What is surprising is that Giorgio falls in love with Fosca, a situation abetted by the army doctor who is treating her and who believes that Giorgio can calm her "hysterical convulsions." But instead of assuaging her condition, Giorgio gradually becomes obsessed himself. It's almost as if her fixation is a contagious disease.

The doctor's role is crucial in this, and - whether due to the director or actor - Philip Goodwin's portrayal is partly responsible for the production's tonal difficulties. From the first, Goodwin's character comes across as smug and superior, and these unattractive traits intensify to the point where he appears to scoff at his patient.

At least one of the lines Lapine has added is intended to offer some comic relief: The doctor tells Giorgio he has brought Fosca into the reluctant captain's life "to get her out of mine." But there's no indication of any previous personal involvement between doctor and patient, and by this point, too many unwanted titters have occurred to make the tonal shift clear.

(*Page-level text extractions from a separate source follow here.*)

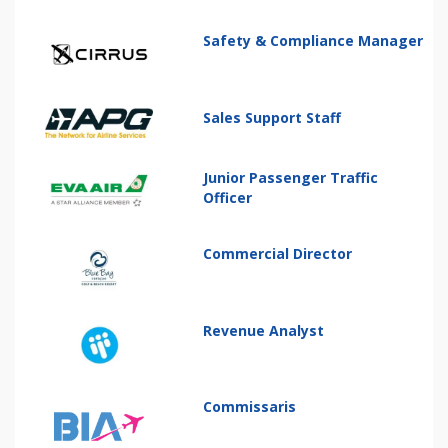
Safety & Compliance Manager
Sales Support Staff
Junior Passenger Traffic
Officer
Commercial Director
Revenue Analyst
Commissaris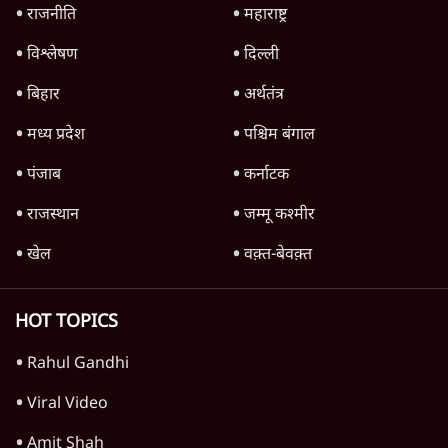
किताब नहीं, द हिन्दू की पड़ताल
4 Min
•
देश
Advertisement
1224333
दुनिया
शेख हसीना की प्रेस कॉन्फ्रेंस में शामिल हुए क्रिकेटर
शाकिब अल हसन के घर पर पेट्रोल बम से हमला
5 Min
•
दुनिया
शेख हसीना: '2024 में छात्र आंदोलन नहीं,
सुनियोजित तख्तापलट था; मैं अपने लोगों के पास
जरूर लौटूंगी'
5 Min
•
दुनिया
ट्रंप के नए टैरिफ के खिलाफ 25 यूएस राज्यों की
याचिका; भारत समेत 60 देश प्रभावित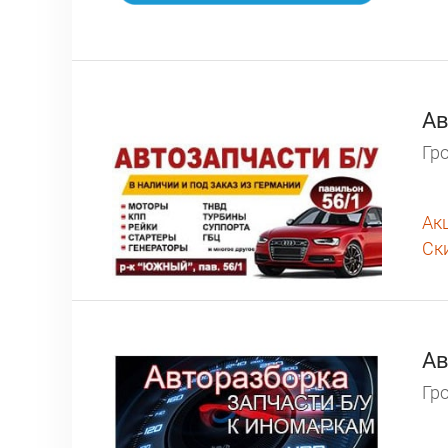
Ав
Гро
Ак
Ск
Ав
Гро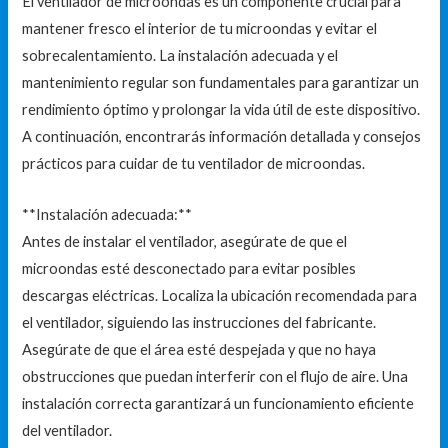
El ventilador de microondas es un componente crucial para
mantener fresco el interior de tu microondas y evitar el
sobrecalentamiento. La instalación adecuada y el
mantenimiento regular son fundamentales para garantizar un
rendimiento óptimo y prolongar la vida útil de este dispositivo.
A continuación, encontrarás información detallada y consejos
prácticos para cuidar de tu ventilador de microondas.
**Instalación adecuada:**
Antes de instalar el ventilador, asegúrate de que el
microondas esté desconectado para evitar posibles
descargas eléctricas. Localiza la ubicación recomendada para
el ventilador, siguiendo las instrucciones del fabricante.
Asegúrate de que el área esté despejada y que no haya
obstrucciones que puedan interferir con el flujo de aire. Una
instalación correcta garantizará un funcionamiento eficiente
del ventilador.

Another odd note is struck by designer Derek McLane's set, whose omnipresent white-shuttered walls are oddly reminiscent of Rob Howell's set for the current Broadway production of The Graduate (seen at the Mechanic Theatre in January).

In Passion, these louvered walls serve as backdrop for Giorgio and Clara's intimate boudoir scenes as well as the scenes at the military base, and despite Howell Binkley's stunning lighting, the result fails to effectively evoke either locale.

Passion won the Tony Award for best musical (and book and score) in a year when its chief competition was Beauty and the Beast. In a sense, Passion is a reverse Beauty and the Beast. In the classic fairy tale, love transforms the beast into a handsome man. In Passion, love transforms a handsome man into an afflicted soul.

Giorgio's love for Fosca might be seen as having an ennobling effect on her. But the flip side is emphasized here - her love has an enervating, morbid effect on him. Even the added song - in which Giorgio insists, "No one has truly loved me/Till Fosca" - is an insufficient explanation for an emotion so destructive it ultimately seems pathological, not romantic.